If you are running a streaming pipeline on Google Cloud Dataflow, is there (or is there planned to be at some point in the future) a method of manually scaling the number of requested worker instances up and down based on some form of custom metric or API call? Or does such scaling require performing a clean shutdown of the pipeline, a difficult task in and of itself even in the most well-controlled circumstances, and then restarting it completely with a different number of instances?

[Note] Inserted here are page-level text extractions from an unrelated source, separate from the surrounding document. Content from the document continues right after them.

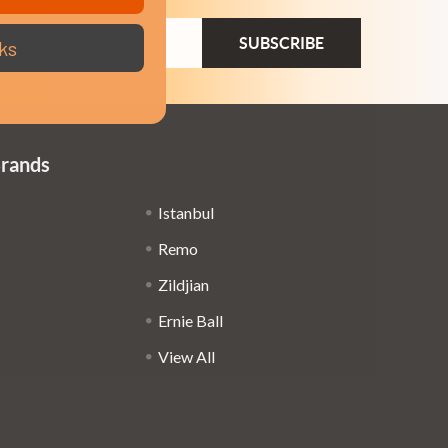
ail
ks
dress
Brands
Istanbul
Remo
Zildjian
Ernie Ball
View All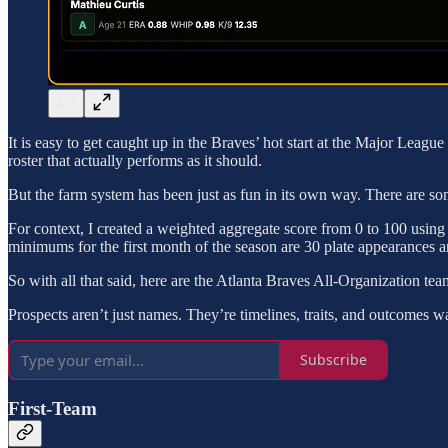
It is easy to get caught up in the Braves’ hot start at the Major League
roster that actually performs as it should.
But the farm system has been just as fun in its own way. There are so
For context, I created a weighted aggregate score from 0 to 100 using e
minimums for the first month of the season are 30 plate appearances an
So with all that said, here are the Atlanta Braves All-Organization tea
Prospects aren’t just names. They’re timelines, traits, and outcomes w
Subscribe
First-Team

如果您在Google Cloud Dataflow上运行流式传输管道,那么是否存在(或计划在将来的某个时间点)根据某种形式的自定义指标手动调整请求的工作者实例数量的方法API调用?或者这样的扩展是否需要执行管道的干净关闭,即使在最良好控制的环境中也是一项艰巨的任务,然后使用不同数量的实例完全重新启动它?
1 个解决方案
#1
2
Currently, there isn't a way of scaling the number of workers for a running pipeline. We are aware of this need and are working on several avenuse for addressing it. Stay tuned!
目前,没有一种方法可以扩展正在运行的管道的工作者数量。我们意识到了这种需求,并正在努力解决这个问题。敬请关注!
#1
2
Currently, there isn't a way of scaling the number of workers for a running pipeline. We are aware of this need and are working on several avenuse for addressing it. Stay tuned!
目前,没有一种方法可以扩展正在运行的管道的工作者数量。我们意识到了这种需求,并正在努力解决这个问题。敬请关注!